Chapter 65 Urodynamics Testing
THE CHALLENGE
Scope of the Problem: Almost one half of all women have involuntary loss of a few drops of urine at some time in their lifetime, with 10% to 15% of women suffering significant, recurrent loss. It has been estimated that more than one fourth of women of reproductive age experience some degree of urinary incontinence.

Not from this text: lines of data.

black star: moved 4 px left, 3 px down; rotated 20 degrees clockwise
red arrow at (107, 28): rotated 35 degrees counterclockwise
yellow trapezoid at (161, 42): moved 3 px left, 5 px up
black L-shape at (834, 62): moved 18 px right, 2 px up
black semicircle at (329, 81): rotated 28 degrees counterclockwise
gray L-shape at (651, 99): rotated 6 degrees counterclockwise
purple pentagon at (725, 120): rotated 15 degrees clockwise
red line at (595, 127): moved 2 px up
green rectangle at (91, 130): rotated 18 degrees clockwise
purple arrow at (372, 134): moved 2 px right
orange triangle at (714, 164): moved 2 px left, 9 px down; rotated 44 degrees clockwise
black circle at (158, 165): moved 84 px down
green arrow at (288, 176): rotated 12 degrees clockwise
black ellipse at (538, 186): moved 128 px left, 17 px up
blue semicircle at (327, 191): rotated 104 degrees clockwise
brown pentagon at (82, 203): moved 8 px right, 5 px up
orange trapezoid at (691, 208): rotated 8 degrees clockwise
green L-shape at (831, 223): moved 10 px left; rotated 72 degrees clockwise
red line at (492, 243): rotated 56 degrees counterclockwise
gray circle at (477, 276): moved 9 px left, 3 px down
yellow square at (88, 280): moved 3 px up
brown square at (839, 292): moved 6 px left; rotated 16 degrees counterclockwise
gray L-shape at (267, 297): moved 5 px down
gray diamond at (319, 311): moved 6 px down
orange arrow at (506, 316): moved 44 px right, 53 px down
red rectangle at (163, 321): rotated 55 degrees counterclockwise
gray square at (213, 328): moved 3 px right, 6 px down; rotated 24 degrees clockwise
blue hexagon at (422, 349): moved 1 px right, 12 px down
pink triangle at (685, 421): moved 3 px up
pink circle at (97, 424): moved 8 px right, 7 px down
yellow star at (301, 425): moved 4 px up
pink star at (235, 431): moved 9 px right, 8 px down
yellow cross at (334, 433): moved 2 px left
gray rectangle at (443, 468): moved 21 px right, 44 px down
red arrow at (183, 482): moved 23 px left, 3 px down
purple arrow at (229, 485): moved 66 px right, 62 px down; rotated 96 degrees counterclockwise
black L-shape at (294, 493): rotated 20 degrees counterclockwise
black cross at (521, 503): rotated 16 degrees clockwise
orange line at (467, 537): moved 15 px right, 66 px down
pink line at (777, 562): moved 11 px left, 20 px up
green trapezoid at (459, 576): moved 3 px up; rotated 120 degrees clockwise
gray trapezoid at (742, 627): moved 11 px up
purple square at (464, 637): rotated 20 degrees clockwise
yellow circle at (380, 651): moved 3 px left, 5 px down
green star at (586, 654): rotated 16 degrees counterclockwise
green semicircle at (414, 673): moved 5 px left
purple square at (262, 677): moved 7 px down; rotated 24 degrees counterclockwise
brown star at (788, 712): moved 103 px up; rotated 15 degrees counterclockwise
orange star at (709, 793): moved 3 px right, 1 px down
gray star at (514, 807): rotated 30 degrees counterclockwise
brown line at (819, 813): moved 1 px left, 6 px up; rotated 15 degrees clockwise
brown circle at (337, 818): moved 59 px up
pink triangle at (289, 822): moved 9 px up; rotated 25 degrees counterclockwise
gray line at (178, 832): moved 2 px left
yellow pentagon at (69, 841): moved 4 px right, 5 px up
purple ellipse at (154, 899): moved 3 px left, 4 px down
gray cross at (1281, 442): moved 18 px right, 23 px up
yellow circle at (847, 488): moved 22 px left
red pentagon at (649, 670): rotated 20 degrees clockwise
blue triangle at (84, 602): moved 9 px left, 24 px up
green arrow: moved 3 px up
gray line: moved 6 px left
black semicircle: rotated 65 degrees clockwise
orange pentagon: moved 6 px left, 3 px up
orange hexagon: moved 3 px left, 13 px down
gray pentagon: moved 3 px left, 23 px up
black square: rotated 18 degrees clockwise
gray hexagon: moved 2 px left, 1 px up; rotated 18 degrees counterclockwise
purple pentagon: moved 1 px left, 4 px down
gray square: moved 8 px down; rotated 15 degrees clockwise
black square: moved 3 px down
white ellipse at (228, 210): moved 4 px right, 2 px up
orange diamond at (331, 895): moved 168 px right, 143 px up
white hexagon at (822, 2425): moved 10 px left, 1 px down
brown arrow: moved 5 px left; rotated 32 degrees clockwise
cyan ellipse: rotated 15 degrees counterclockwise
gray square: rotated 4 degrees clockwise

This number increases to 30% to 40% of women after the age of menopause.
TACTICS
Relevant Pathophysiology: The bladder is designed to gradually distend as urine is delivered by the ureters. This distention proceeds with little or no change in bladder pressure (normal compliance). When bladder volume reaches a certain point (generally 150 to 200 mL) the first sensation of bladder fullness occurs. Additional increases in volume can be accomplished with an increasing sense of urgency but without uninhibited bladder contraction or incontinence. When bladder emptying is allowed, it should happen in an expeditious and efficient manner. Although the specific content of urodynamics testing varies, at a minimum it includes cystometrics and provocative tests (such as coughing or straining while the bladder is full). Most centers include sophisticated evaluation of bladder compliance and contractility, cystoscopy, and evaluations of the voiding process itself. Pressure profiles of the bladder and urethra, electromyography, and fluoroscopic examinations may also be included.